Prad tosses the wet bundle of towels into the wastebasket and makes his way to the break room. Freshly washed cups are hard to come by in the cupboard. The sign on the front urging people to wash their own dishes apparently has not made a dent. Here too, the war on grime is being lost, the kind that invades chinaware and glass. Taking the least shmutzy one, he gives it a quick rinse, ignoring the brown line at the bottom, then fills it with coffee from the dispenser. He’s surprised that Rohit is not at his desk when he returns. He is sure that by now he’s had a looky loo on the web and found the story: the one about one asshole Senator and some photos that surfaced about him from the FBI’s own surveillance database.

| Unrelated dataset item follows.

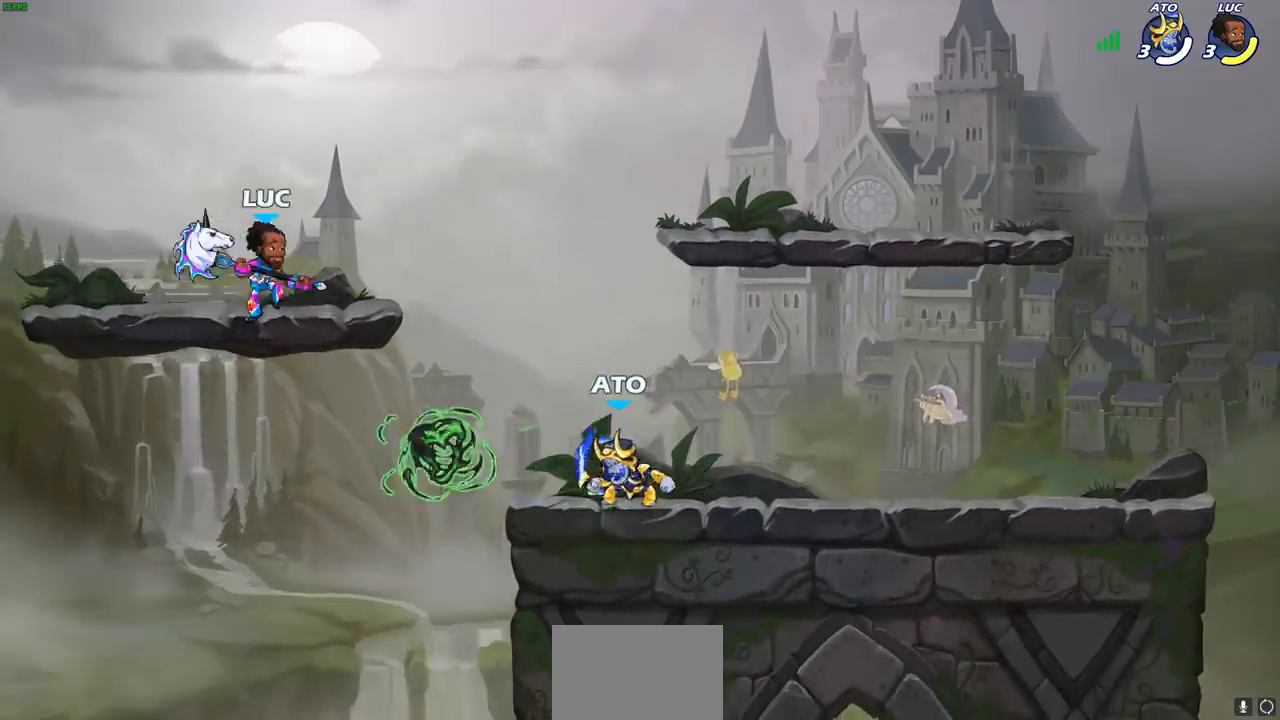
{"buttons": [], "left_stick": "up-right", "events": [[17, "left_stick", "right"], [117, "left_stick", "down"], [150, "CROSS", "down"], [183, "left_stick", "left"], [283, "left_stick", "up"], [300, "CROSS", "up"], [333, "left_stick", "up-right"]]}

Lo and behold, he’s still at his desk. His back is busy typing away on his machine and he appears to be working.

Oh well, Prad thinks. Just as well, let him find out about it in time. Alternately, maybe he’ll forget Prad said anything and his little breach of protocol will never be revealed. One can always hope, but damn he wants to see the look on Rohit’s face when he realizes he’s been in the presence of a veritable cybergod for months.